/---

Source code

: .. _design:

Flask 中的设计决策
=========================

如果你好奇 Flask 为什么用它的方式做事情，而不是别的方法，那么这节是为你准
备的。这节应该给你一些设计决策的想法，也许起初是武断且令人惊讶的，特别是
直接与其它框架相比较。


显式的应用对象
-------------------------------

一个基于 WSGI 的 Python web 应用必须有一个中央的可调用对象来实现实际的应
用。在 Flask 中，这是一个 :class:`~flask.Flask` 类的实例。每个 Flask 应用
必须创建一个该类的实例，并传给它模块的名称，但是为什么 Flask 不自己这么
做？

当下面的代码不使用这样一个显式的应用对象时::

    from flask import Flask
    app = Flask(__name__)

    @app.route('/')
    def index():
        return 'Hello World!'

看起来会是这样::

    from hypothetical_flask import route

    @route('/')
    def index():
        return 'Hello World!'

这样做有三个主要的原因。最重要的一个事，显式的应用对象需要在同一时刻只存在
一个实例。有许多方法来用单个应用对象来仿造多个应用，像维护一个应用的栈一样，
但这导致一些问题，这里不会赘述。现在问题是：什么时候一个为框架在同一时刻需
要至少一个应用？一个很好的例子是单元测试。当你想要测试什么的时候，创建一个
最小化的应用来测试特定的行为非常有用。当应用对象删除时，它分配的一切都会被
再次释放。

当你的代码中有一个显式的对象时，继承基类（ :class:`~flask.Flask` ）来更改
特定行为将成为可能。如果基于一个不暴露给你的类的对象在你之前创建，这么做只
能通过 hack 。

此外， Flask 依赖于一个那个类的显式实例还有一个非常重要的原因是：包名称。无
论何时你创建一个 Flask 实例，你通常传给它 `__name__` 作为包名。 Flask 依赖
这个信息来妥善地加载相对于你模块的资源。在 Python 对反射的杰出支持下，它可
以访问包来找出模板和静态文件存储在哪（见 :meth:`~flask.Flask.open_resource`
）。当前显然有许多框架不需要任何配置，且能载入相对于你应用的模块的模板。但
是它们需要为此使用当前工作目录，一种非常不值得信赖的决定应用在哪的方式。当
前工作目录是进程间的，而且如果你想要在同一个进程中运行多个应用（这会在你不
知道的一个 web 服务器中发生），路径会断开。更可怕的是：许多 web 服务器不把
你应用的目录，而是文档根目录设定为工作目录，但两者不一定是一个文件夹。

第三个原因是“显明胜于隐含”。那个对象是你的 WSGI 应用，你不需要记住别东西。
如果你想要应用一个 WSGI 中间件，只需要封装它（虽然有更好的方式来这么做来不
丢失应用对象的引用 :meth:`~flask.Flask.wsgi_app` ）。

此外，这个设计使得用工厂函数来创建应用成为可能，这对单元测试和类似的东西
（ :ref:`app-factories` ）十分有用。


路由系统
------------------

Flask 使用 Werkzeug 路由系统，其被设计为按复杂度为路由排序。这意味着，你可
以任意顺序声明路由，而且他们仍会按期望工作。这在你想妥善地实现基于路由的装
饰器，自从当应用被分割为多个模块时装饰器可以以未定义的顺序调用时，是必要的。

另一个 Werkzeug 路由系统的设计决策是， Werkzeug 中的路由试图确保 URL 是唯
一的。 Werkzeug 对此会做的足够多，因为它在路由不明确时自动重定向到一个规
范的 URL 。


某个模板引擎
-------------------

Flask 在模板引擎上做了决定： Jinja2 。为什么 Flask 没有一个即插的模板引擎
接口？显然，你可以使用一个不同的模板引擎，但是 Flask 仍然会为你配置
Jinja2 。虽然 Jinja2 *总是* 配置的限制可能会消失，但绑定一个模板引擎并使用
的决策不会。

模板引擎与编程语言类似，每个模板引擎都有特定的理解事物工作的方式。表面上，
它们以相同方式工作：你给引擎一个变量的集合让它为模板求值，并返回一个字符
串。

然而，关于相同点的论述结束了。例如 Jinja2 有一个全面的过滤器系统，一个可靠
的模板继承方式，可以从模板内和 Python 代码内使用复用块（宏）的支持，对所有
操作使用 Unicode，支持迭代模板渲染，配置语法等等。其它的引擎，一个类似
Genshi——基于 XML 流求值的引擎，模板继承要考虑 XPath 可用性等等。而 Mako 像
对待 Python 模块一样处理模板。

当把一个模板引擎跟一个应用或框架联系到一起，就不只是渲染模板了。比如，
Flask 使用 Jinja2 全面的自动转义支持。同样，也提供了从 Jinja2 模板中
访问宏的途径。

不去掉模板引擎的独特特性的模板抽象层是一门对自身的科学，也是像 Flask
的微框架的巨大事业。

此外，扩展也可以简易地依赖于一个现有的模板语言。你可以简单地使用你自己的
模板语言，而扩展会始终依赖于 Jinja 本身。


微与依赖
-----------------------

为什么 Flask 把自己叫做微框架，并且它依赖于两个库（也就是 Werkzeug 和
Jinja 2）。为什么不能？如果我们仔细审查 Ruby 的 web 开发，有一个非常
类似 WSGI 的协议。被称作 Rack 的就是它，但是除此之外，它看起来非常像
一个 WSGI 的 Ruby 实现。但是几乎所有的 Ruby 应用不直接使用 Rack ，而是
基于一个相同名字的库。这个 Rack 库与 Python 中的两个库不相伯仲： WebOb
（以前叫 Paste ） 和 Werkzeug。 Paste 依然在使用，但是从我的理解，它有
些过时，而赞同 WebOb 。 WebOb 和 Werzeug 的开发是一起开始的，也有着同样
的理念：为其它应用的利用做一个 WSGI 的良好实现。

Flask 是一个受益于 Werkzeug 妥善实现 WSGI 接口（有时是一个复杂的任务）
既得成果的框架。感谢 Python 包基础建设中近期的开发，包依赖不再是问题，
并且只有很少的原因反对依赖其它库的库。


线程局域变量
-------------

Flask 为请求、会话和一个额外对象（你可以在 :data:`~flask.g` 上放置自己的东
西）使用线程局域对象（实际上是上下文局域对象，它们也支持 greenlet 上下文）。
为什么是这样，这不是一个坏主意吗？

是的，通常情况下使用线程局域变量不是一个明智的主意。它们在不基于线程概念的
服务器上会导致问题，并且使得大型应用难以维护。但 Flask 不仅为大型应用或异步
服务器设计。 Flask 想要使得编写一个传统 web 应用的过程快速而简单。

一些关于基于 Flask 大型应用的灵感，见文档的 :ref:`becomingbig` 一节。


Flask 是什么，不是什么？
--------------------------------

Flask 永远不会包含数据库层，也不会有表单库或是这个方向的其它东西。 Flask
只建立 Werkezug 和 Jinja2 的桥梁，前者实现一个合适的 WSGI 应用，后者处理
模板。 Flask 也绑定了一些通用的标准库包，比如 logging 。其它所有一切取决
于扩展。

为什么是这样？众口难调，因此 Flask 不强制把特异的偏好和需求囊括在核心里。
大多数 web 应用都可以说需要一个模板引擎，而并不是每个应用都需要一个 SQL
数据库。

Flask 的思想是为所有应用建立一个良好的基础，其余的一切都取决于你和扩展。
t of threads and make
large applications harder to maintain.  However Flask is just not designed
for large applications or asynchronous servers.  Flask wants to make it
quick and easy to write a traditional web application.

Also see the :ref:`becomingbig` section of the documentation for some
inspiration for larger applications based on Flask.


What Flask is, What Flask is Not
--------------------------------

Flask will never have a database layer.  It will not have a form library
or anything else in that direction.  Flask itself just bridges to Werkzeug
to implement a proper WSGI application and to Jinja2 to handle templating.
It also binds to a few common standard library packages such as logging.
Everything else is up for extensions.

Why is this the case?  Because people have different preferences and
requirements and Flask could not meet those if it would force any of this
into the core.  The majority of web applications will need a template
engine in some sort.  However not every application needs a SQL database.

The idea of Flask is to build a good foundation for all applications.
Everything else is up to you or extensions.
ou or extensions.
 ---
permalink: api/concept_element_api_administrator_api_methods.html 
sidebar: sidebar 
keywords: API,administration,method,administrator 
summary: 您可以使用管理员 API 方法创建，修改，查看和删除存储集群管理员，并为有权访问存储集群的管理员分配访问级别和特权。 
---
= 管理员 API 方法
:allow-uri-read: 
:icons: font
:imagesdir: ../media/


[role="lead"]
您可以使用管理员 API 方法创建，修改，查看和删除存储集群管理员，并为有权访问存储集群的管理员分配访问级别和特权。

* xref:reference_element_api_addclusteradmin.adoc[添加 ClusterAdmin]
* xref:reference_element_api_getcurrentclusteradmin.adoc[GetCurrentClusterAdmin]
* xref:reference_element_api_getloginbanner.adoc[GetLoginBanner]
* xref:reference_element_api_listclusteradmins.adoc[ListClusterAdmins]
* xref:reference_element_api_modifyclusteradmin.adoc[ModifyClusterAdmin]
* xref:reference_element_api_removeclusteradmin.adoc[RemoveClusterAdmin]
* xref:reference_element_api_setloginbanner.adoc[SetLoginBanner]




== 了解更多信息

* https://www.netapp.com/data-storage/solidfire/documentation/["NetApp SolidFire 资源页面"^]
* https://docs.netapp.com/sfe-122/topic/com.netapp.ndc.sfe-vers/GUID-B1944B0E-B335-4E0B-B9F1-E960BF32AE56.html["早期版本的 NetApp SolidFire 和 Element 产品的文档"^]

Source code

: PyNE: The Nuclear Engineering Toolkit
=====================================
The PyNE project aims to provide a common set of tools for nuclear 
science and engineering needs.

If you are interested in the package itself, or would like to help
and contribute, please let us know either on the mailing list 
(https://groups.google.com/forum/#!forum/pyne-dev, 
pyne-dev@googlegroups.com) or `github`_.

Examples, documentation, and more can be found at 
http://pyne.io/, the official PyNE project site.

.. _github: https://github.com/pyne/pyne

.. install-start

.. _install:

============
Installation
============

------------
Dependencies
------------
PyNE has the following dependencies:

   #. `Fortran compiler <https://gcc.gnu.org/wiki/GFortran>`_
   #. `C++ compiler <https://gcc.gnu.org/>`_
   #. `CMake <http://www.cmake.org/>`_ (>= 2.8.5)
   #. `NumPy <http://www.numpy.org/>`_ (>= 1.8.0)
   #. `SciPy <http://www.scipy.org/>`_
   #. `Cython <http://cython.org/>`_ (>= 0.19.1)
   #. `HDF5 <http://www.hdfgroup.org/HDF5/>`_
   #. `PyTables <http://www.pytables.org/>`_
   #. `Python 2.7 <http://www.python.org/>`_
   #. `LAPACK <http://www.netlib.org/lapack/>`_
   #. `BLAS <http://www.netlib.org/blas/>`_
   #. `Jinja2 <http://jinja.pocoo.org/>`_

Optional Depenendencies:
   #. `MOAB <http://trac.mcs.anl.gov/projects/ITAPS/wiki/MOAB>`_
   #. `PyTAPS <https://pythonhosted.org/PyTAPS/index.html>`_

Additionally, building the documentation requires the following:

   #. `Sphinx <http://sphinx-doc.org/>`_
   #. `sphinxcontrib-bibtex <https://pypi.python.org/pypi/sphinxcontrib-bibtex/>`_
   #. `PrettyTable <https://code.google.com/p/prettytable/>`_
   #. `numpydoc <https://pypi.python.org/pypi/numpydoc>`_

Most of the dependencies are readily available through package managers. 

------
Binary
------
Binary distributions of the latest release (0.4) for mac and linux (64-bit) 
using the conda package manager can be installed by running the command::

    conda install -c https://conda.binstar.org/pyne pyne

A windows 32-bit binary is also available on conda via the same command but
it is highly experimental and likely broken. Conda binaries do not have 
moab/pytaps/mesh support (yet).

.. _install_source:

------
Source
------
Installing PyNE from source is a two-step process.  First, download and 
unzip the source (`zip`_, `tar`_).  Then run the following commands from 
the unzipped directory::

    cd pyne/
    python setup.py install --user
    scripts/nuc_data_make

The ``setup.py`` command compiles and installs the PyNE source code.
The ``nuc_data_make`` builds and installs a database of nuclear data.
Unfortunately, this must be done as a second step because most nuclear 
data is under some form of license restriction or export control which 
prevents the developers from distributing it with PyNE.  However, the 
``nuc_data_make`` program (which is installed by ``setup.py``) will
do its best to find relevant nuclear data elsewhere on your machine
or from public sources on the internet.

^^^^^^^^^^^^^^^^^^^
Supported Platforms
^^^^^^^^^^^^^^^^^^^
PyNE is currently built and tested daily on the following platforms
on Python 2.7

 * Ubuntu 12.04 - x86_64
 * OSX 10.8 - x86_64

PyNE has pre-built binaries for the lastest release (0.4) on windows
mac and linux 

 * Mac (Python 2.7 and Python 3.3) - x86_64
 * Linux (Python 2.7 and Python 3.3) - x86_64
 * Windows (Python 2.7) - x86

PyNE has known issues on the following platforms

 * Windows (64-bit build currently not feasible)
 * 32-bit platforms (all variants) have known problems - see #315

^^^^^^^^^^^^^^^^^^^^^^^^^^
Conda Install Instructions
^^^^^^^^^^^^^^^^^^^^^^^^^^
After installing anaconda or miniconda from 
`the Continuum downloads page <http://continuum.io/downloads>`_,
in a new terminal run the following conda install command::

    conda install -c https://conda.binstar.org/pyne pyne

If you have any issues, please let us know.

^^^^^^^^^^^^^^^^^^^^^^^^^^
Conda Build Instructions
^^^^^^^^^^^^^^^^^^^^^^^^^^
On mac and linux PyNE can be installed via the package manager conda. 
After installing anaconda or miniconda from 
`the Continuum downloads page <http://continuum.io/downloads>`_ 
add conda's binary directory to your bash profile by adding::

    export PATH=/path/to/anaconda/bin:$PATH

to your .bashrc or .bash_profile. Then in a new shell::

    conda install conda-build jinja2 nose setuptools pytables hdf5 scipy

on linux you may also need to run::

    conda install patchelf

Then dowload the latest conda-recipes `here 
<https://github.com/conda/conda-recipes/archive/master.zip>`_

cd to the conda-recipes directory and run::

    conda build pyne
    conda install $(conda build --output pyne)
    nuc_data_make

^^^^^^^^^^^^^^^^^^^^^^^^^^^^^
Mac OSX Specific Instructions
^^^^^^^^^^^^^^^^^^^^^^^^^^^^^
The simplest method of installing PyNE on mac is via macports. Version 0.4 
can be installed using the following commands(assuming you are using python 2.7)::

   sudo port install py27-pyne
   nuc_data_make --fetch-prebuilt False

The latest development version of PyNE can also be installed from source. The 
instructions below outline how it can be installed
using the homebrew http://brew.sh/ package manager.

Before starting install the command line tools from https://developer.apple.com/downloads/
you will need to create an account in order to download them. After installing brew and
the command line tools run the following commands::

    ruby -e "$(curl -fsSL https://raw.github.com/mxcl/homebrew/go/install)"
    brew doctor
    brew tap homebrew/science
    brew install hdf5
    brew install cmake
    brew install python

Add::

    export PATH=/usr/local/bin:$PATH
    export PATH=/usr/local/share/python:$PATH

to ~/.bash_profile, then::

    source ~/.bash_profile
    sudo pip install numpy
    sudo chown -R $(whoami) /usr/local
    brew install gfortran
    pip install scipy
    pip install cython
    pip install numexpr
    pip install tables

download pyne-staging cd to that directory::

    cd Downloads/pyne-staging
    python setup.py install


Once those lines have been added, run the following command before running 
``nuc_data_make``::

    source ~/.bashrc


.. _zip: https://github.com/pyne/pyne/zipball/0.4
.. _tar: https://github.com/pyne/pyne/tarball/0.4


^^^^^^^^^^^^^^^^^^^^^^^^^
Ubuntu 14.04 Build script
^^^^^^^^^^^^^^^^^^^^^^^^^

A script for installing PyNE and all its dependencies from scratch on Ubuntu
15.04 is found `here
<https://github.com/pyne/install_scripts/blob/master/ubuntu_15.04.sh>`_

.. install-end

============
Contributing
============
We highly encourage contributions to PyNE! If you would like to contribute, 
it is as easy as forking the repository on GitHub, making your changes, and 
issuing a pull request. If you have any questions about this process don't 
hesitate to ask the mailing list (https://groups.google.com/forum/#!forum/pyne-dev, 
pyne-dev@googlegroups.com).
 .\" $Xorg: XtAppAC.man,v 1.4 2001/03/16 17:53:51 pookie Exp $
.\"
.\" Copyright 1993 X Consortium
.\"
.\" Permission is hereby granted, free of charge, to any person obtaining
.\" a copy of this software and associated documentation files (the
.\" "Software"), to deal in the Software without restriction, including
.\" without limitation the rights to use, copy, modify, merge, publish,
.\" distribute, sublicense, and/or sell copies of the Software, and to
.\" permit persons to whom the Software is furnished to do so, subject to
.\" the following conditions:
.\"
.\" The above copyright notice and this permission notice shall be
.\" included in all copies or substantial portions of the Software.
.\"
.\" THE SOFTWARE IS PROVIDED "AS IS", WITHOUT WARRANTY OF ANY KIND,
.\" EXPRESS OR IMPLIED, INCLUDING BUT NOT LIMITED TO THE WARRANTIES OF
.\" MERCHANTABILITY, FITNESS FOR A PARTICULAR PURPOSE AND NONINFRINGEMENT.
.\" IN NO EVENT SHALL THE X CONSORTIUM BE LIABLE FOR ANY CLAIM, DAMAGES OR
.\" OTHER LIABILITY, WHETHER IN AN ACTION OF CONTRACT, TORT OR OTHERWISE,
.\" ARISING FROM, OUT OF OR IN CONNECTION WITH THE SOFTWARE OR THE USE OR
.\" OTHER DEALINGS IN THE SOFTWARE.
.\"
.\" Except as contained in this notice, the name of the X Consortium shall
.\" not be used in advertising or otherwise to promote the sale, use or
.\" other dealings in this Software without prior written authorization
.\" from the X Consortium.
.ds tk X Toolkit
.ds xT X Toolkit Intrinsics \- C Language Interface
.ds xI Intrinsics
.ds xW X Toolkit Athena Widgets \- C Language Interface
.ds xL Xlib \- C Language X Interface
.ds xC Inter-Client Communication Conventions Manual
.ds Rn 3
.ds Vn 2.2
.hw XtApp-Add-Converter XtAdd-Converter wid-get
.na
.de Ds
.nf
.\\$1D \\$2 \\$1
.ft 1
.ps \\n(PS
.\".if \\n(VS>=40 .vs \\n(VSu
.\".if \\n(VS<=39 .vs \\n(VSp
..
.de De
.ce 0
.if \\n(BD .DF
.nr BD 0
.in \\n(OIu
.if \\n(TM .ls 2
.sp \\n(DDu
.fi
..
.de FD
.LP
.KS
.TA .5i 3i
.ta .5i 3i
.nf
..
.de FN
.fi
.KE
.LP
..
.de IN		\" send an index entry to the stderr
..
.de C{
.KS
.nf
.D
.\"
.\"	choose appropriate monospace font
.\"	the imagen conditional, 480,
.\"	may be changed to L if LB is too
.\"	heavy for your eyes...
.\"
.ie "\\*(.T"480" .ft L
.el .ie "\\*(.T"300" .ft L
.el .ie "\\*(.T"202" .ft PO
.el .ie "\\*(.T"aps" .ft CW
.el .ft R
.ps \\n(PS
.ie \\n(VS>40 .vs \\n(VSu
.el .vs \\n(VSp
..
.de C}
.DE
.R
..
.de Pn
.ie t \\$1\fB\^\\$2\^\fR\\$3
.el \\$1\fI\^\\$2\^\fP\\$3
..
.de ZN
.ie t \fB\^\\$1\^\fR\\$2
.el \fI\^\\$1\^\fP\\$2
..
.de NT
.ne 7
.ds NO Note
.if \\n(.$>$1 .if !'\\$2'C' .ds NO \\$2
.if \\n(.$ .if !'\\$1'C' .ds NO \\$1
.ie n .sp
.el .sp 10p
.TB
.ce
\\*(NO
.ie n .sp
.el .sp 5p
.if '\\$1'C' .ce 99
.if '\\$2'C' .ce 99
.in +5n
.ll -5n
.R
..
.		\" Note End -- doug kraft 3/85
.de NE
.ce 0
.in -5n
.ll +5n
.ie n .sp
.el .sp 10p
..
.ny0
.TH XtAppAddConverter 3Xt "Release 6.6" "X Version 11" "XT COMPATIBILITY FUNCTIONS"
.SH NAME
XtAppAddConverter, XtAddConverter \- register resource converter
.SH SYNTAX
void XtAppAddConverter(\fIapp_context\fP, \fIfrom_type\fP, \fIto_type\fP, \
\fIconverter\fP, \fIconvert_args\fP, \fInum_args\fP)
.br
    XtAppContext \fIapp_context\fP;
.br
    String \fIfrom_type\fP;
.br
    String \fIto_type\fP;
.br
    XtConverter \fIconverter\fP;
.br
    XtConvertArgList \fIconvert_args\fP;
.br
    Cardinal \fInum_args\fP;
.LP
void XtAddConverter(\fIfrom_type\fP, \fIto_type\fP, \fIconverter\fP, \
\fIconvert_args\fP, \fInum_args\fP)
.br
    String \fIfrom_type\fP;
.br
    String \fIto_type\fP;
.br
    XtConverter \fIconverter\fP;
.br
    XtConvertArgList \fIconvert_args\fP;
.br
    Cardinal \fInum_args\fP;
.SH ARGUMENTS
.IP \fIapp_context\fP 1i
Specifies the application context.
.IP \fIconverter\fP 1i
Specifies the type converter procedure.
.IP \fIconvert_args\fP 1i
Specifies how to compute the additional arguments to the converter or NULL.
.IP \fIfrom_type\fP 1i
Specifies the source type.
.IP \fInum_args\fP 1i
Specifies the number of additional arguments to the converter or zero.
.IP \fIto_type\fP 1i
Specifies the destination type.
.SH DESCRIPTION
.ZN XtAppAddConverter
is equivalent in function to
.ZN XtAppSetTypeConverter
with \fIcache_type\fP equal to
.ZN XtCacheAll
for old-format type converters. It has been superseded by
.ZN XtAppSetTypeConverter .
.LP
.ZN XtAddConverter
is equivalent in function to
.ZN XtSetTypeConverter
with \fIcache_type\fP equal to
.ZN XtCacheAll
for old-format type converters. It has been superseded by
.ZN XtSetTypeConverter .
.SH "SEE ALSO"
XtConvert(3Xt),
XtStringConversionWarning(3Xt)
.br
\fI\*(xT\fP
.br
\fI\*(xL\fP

\---

### TASK INSTRUCTIONS
Only lines with the word "class" are wanted; pull each of them from the records.

### RESULT FOR THIS TASK
用。在 Flask 中，这是一个 :class:`~flask.Flask` 类的实例。每个 Flask 应用
当你的代码中有一个显式的对象时，继承基类（ :class:`~flask.Flask` ）来更改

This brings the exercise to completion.